On Sunday 05 September 2004 5:01 pm, Mark Lentczner wrote:
Usually, the use of the wild-card record is to say "-all" for anything
in a subdomain, and hence this record is would not be the same as the
domain's record:
with prefix:
_prefix.example.com IN SPF2 "spf2.0/pra +mx +a -all"
*.example.com IN SPF2 "spf2.0/pra -all"
without prefix:
example.com IN SPF2 "spf2.0/pra +mx +a -all"
*.example.com IN SPF2 "spf2.0/pra -all"
This is not a valid use of DNS wildcards, assuming I understand the problem
you are trying to solve.
In your example, "*.example.com IN SPF2 "spf2.0/pra -all", would only match
names in example.com that do not exist (actually, the matching behavior is a
bit more subtle that that). But, as has been pointed out on this list more
than once, saying "-all" for non-existent names is unnecessary.
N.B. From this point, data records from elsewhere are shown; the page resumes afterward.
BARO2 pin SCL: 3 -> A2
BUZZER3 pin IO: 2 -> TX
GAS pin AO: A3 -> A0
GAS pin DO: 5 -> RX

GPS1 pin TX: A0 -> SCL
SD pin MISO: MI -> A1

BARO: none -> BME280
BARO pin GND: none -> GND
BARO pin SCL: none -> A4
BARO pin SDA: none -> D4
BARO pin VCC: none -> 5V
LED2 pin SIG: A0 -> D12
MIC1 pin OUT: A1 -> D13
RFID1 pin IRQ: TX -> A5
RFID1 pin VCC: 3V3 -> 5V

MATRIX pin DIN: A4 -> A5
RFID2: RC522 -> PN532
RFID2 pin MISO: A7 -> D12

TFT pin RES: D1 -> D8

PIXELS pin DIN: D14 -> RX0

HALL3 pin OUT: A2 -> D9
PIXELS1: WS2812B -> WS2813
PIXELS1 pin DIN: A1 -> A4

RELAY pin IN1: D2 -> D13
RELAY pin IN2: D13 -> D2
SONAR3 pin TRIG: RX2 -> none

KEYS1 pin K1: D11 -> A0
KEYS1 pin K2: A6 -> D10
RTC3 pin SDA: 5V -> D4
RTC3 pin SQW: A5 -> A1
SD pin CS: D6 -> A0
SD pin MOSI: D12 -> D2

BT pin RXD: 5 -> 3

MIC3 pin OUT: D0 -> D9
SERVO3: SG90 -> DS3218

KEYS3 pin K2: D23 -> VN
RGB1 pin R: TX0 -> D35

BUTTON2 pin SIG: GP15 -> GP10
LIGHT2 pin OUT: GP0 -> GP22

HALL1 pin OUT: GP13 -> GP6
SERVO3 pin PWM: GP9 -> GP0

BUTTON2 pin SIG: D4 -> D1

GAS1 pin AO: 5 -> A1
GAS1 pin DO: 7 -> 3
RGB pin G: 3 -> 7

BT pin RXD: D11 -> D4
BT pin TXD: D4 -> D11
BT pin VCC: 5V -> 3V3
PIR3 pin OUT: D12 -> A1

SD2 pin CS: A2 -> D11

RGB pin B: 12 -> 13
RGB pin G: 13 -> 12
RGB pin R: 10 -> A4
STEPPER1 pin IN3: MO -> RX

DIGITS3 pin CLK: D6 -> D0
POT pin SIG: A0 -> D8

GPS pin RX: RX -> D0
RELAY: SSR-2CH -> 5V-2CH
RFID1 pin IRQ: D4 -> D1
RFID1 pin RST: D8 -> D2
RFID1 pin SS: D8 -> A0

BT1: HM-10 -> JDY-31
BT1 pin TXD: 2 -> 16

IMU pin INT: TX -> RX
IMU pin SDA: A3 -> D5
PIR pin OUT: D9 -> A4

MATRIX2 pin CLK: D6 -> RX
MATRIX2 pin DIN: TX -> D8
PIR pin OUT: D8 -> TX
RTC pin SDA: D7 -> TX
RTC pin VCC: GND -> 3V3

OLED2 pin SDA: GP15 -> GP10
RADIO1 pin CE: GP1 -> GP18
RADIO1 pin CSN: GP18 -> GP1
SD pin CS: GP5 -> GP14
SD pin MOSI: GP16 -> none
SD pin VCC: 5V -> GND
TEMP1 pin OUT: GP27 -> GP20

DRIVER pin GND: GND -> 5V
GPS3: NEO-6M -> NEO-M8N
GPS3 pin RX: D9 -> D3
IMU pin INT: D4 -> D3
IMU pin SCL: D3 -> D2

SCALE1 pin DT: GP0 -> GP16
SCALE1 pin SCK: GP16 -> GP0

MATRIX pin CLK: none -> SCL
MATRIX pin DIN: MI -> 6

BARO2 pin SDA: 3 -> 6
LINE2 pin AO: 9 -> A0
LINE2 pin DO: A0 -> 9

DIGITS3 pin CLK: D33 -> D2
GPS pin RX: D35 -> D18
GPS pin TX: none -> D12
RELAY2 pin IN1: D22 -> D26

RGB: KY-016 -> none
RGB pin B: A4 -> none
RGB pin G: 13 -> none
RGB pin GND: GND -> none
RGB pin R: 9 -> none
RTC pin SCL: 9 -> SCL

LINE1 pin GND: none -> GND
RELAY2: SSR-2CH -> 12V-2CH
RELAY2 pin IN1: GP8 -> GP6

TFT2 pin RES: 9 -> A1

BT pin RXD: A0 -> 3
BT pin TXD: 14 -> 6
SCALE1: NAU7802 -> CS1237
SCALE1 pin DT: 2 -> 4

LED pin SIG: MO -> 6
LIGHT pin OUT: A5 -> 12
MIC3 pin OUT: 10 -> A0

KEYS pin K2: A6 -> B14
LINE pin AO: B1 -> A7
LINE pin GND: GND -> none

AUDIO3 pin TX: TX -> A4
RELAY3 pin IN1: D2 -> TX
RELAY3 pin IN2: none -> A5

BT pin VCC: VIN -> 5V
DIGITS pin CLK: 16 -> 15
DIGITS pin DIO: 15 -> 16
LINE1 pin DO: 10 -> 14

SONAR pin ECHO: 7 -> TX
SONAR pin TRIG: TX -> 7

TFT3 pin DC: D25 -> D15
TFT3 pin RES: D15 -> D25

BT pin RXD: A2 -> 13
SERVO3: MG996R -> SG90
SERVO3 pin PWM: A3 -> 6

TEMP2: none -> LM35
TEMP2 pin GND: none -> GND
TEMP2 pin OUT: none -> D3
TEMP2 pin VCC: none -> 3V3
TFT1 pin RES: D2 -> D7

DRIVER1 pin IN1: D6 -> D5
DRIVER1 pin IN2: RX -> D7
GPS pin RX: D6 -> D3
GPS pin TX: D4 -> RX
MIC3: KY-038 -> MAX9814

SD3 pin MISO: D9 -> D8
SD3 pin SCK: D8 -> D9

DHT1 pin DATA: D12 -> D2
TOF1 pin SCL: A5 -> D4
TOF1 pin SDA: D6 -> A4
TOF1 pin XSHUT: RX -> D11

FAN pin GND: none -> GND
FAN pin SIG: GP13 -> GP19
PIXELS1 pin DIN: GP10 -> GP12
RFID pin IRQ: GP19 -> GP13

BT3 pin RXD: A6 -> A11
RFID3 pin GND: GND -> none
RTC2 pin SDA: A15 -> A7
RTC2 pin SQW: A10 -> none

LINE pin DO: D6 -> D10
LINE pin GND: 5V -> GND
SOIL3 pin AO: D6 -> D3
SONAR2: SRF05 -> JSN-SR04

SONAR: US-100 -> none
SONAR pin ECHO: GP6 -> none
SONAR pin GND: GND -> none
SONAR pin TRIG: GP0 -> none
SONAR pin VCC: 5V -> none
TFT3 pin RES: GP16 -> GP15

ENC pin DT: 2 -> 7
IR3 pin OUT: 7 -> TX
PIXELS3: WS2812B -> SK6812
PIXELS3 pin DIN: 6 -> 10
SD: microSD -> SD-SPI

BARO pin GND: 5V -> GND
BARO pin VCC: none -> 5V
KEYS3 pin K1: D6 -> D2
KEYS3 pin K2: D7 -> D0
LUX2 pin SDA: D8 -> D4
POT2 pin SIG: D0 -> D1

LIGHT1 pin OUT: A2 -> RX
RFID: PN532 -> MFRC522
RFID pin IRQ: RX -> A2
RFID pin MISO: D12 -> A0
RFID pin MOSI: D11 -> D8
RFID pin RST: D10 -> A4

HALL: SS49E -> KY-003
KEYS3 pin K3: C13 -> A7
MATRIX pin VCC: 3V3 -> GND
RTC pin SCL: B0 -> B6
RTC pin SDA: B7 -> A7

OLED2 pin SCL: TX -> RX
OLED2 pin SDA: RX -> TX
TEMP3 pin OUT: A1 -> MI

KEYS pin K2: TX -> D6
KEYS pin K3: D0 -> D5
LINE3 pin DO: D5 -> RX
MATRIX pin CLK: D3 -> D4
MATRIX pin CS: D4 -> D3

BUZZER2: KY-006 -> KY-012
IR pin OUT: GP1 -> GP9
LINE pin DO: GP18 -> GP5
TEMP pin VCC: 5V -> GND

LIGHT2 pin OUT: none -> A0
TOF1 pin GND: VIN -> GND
What I think you are really after is to put a "-all" SPF2 record for every
(other) existing A, AAAA, and MX record. There is no convenient DNS
construct for this behavior.
The actual text from the current draft is:
"Sender-ID compliant sites MUST use DNS recursive servers that support
EDNS0 [RFC2671] and [RFC3226] in order to be able to receive large DNS
RR sets."
This text, including the reference to RFC3226, came directly from
Ólafur of DNS-EXT.
I have a hard time seeing how using EDNS0 rises to the level of MUST. Since
querying for and publishing SPF2 or TXT records will not, in the typical
case, cause truncation without EDNS0, this should be a SHOULD, not a MUST.
That is, using EDNS0 is a good idea, but hardly a requirement.